--- Tasks to carry out ---
- A) In the text on the history of communism, which communist party is named as probably the most popular in Europe at the end of the war?
- B) List everything the text on the history of communism says the UE view of postwar history rests on.
- C) Transcribe the text on the history of communism from "Skip to main" to "(citing William Blum).".

--- Extracted text ---
###
Skip to main content Skip to navigation

Circumstances Do Not Dictate, People Do: Conflicting Views on the History of Communism

o_communism.png

UE says: Unfavourable views of communism also ignore “the deliberate campaign of destruction and sabotage toward the socialist states by the capitalist states” (citing William Blum).

Again, seriously incomplete. The UE view of postwar history rests on selection, overstatement of the capacity of outsiders to intervene in Russia and Eastern Europe, exaggeration of popular support for communism (the most popular communist party in Europe at the end of the war was probably the French party with no more than a quarter of the popular vote), and ignorance of the documented process whereby Stalin’s secret police entered Eastern Europe in 1944 and 1945 “embedded” with the Red Army and armed with a template for dictatorship that they began to apply immediately, regardless of whether or not communists were in the government (Applebaum 2012). Far from resenting western "sabotage," millions of Central and East Europeans felt abandoned by the West as Stalin crushed their hopes for national self-determination. Finally, it forgets that the one American initiative that could have decisively altered the trajectory of Eastern Europe was not “destruction and sabotage” but Marshall Aid, which Stalin instructed his allies to reject.
###
Data listing:
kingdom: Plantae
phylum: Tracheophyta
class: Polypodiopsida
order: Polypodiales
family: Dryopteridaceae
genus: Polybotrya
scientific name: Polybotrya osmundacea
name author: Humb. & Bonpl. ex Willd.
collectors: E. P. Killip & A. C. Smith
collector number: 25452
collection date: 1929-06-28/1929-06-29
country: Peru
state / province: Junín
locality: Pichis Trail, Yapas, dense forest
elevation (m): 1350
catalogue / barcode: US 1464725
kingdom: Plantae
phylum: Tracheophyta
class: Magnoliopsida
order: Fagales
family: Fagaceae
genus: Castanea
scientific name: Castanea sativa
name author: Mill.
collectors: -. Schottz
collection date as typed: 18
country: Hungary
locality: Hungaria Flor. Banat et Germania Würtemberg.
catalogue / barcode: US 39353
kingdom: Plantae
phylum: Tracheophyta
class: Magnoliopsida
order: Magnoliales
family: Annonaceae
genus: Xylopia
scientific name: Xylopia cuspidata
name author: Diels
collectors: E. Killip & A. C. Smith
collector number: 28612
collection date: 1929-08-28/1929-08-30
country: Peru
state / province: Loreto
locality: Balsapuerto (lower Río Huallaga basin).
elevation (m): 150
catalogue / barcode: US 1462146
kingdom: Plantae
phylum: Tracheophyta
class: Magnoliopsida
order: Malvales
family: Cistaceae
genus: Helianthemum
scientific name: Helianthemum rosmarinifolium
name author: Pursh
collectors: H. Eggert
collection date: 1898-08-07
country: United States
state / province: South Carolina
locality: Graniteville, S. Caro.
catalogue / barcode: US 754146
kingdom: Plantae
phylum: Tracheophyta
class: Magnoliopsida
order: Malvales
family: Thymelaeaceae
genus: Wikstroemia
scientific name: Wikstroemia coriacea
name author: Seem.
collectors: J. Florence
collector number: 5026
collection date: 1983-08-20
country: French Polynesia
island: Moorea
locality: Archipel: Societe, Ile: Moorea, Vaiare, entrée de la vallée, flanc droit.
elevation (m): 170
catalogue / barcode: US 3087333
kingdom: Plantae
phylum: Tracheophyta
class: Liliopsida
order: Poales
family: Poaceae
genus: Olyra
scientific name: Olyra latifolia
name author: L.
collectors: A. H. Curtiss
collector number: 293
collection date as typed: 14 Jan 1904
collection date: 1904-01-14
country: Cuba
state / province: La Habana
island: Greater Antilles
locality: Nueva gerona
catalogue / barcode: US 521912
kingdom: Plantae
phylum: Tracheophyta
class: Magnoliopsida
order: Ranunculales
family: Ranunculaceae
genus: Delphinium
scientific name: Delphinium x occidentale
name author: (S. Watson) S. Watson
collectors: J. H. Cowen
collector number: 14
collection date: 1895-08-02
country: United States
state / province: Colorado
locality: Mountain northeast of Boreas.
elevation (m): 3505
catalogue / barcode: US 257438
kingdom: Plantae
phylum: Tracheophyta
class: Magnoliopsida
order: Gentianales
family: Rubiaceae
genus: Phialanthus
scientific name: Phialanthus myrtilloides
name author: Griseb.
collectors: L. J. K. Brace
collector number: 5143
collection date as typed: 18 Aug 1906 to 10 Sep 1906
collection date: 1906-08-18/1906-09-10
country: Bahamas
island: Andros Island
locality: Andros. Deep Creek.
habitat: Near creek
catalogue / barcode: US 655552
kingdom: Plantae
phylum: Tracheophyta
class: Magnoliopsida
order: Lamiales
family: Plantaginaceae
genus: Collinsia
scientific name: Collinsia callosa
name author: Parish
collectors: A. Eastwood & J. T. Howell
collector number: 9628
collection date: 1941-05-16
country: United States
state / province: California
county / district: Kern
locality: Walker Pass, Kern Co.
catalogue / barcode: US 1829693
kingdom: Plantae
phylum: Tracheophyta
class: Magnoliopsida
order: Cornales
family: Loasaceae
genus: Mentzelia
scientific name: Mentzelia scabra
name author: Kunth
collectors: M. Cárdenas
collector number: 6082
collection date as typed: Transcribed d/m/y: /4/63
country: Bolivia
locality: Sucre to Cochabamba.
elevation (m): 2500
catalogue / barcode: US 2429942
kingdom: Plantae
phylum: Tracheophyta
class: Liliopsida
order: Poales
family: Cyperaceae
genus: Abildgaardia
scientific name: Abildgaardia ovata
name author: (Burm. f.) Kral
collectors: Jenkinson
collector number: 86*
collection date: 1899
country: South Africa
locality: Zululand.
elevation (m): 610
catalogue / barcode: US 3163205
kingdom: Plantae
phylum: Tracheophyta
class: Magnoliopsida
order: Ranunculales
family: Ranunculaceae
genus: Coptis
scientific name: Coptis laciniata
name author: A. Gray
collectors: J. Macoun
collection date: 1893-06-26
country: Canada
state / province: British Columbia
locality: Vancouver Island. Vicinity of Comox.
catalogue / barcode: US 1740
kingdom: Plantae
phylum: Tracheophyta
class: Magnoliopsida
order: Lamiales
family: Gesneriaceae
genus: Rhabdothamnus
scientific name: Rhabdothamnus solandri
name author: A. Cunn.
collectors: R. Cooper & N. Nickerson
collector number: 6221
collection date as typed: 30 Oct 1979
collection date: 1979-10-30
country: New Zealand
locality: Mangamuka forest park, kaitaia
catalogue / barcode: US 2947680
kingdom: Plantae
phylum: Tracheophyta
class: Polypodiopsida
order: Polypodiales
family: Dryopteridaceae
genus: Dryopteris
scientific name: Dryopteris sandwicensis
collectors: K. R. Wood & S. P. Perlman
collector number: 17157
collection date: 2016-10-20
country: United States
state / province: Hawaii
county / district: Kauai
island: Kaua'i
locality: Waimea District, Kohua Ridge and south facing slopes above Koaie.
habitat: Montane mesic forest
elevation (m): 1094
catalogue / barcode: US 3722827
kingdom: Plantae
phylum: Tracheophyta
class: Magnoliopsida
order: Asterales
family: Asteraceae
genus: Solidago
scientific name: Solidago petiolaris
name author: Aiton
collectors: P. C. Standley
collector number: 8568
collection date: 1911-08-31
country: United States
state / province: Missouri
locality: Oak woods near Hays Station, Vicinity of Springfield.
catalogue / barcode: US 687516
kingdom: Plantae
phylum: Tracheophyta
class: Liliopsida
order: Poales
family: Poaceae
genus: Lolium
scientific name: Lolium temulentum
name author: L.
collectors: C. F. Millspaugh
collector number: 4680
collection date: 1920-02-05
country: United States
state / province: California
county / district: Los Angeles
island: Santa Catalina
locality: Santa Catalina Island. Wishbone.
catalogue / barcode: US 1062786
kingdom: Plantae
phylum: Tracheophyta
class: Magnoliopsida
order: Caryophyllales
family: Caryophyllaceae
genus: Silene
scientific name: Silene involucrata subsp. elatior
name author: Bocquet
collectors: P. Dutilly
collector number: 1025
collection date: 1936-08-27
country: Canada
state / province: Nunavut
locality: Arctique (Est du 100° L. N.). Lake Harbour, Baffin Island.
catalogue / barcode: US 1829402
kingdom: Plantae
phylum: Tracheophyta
###
--- Exercise responses ---
- A) The French party, with no more than a quarter of the popular vote.

- B)
- Selection
- Overstatement of the capacity of outsiders to intervene in Russia and Eastern Europe
- Exaggeration of popular support for communism
- Ignorance of the documented process whereby Stalin's secret police entered Eastern Europe in 1944 and 1945 "embedded" with the Red Army and armed with a template for dictatorship

- C)
Skip to main content Skip to navigation

Circumstances Do Not Dictate, People Do: Conflicting Views on the History of Communism

o_communism.png

UE says: Unfavourable views of communism also ignore “the deliberate campaign of destruction and sabotage toward the socialist states by the capitalist states” (citing William Blum).